- EXERCISE INSTRUCTIONS
Answer these from the stuttering report:
1. Which graphics card does the report name?
2. Which setting keeps the frametimes stable when it is set to high?
3. On which forums was the thread mentioned in the last paragraph found?
PASSAGE: Begin
Replaying this trace causes it fairly often when using 3D_FULL_SCREEN on a 6700 XT:
Full command: MANGOHUD=1 MANGOHUD_CONFIG="fps_limit=60,gpu_core_clock" gfxrecon replay -m rebind --remove-unsupported WoW_compressed.gfxr
Good example, 3D_FULL_SCREEN:
Bad example, 3D_FULL_SCREEN:
Good example, max core clock:
Removing the FPS limiter fixes the stuttering but I don't think the FPS limiter is broken because the frametimes are always stable when setting power_dpm_force_performance_level to high.
I think part of what is making this difficult and inconsistent to talk about is that we're assuming the framerate counters in our monitors are all accurate.
Earlier I came across this thread on the Blur Busters forums and while it isn't about Linux specifically, it does bring up the question of if the source of some of these troubles (after working around the power management troubles) is just from the counters on our monitors jumping around because they're meant to measure the Windows implementation of FreeSync and not the implementations of VRR on Linux or even GSync on Windows. I've noticed that often things feel like frames are being matched by my monitor properly but they're moving around wildly on the montior's Hz counter and while I previously assumed this was just me not noticing, after some more testing it really does seem about as smooth as VRR is supposed to be.
PASSAGE: End
DATA EXCERPTS: Begin
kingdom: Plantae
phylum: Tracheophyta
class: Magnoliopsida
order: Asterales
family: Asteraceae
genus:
DATA EXCERPTS: End
- EXERCISE RESULT
1. A 6700 XT.
2. power_dpm_force_performance_level.
3. The Blur Busters forums.